14 Jul 2016
The most simple to do list approach I've found
I’ve been using pen and paper for most of my organisation and to do lists for the past six months. I’ve experimented with different analogue systems during that time, and tried things I made up myself to figure out what suits me best.
As I experiment, I always keep an eye out for any new ideas or systems that might work better for my workflow. I came across an analogue system recently that’s almost too simple, yet quite clever in some ways.
The Autofocus system
This system is called Autofocus because it does away with dates and priorities, letting you work on what your focus is drawn to naturally at any time.
Obviously you’ll still have deadlines to be aware of, so you’ll need to use something else to keep track of those. Once I’ve explained Autofocus, I’ll show you how I’m using it right now alongside a weekly planner and daily Bullet Journal pages.
Autofocus uses just one running list of tasks. You could use something like TaskPaper for this, but it’s designed for pen and paper.
The list works as a brain dump initially. Just write down everything you can think of that you need to do. If you use more than one page in your notebook, that’s okay. Just keep the list going.
Using your autofocus
When it’s time to work, you rely on your built-in feelings and reason. This system was designed to get around the problem that using pure reason to only ever work on what you should do leaves you struggling to find motivation a lot of the time, but working on only what you want to do means important but boring tasks never get done.
Here’s how to use your autofocus: first, quickly look over your to do list from top to bottom, with no intention of doing anything on the list. Then, read through the tasks again, one at a time, until one jumps out at you. You’ll probably feel some of the tasks pull at your feelings, because they’re things you want to do, and some pull at your reason, because you know you should do them. But when you feel both reason and motivation pull you towards a particular task, that’s the one to work on.

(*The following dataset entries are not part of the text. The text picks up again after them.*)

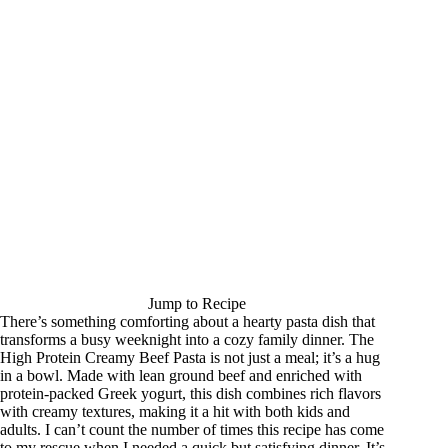
Jump to Recipe
There’s something comforting about a hearty pasta dish that
transforms a busy weeknight into a cozy family dinner. The
High Protein Creamy Beef Pasta is not just a meal; it’s a hug
in a bowl. Made with lean ground beef and enriched with
protein-packed Greek yogurt, this dish combines rich flavors
with creamy textures, making it a hit with both kids and
adults. I can’t count the number of times this recipe has come
to my rescue when I needed a quick but satisfying dinner. It’s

This is your autofocus at work.
Updating your Autofocus list
So you’ve chosen a task. You get to work on it. Another crucial part of this system is that you only work on the task for as long as you feel like it. (If you need more discipline to get things done, you could try completing at least one Pomodoro session before stopping.)
When you’ve had enough, assuming you haven’t finished the task yet, cross out the task and write it again at the bottom of your Autofocus list.
Every time you work on a task, it gets crossed out and rewritten at the bottom of the list. Until, eventually, you finish the task, cross it out, and don’t rewrite it.
This system is designed to always keep you busy with important work, by chipping away on big tasks, or tasks that get boring after some time.
Keeping track of your Autofocus list
When an entire page in your notebook is crossed out, put an X in the top corner to signify that there are no incomplete tasks on this page anymore.
If there are no pages with incomplete tasks before that page, put a circle around the X. This way, you always know that a pages with an X in the corner doesn’t need your attention, and if there’s a circle around the X no earlier pages need your attention anymore either.
How I’m using Autofocus
As I mentioned, Autofocus has some limits. It’s not useful for time-sensitive tasks or managing deadlines. But it’s great for big, ongoing tasks like side projects, or things that might otherwise get overlooked like errands or small admin tasks.
I’m trying Autofocus right now, combined with a couple of other approaches. I use a Midori Traveler’s Notebook with several notebook inserts. A couple of these are where I track deadlines and my daily task lists.
I have a separate insert of blank grid paper where I keep my Autofocus list. The end of my current Autofocus list is where I place my notebook’s bookmark, which is very handy—you’ll see why in a minute.
For my Autofocus list, I number each task I add. I’ve also numbered all the pages in this notebook insert.
Whenever I plan to work on something from my Autofocus list, I use the numbering method from the Strikethru system to add it to my daily page. So 12.17 would be task number 17 on page 12. This saves me rewriting the tasks, and lets me write long tasks on my Autofocus list without cluttering up my daily task lists (especially useful for programming tasks, where I need to include lots of details).
Having my bookmark at the current Autofocus list page makes it quick and easy to open up to my list and see what task 12.17 is. Without the bookmark there’s a lot of flipping through pages to figure out what I’m supposed to be working on.
Using the numbering method also makes it clear when a task has come from my Autofocus list, so I know to cross it out and rewrite it at the bottom after doing some work on it.
The Autofocus system seems designed to be used as an entire productivity system in itself, but I like a little more structure in my planning. I need somewhere to keep track of deadlines, and I like to plan my days with a timeline to ensure I stay on task.
As one part of a bigger system, I’ve found the Autofocus list is handy for holding small tasks I’ve been putting off for a long time, and mini-projects I haven’t gotten around to starting. I’ve surprised myself by getting through about half my Autofocus list since I first wrote it, so for now I’ll stick with it and hope I can keep that up.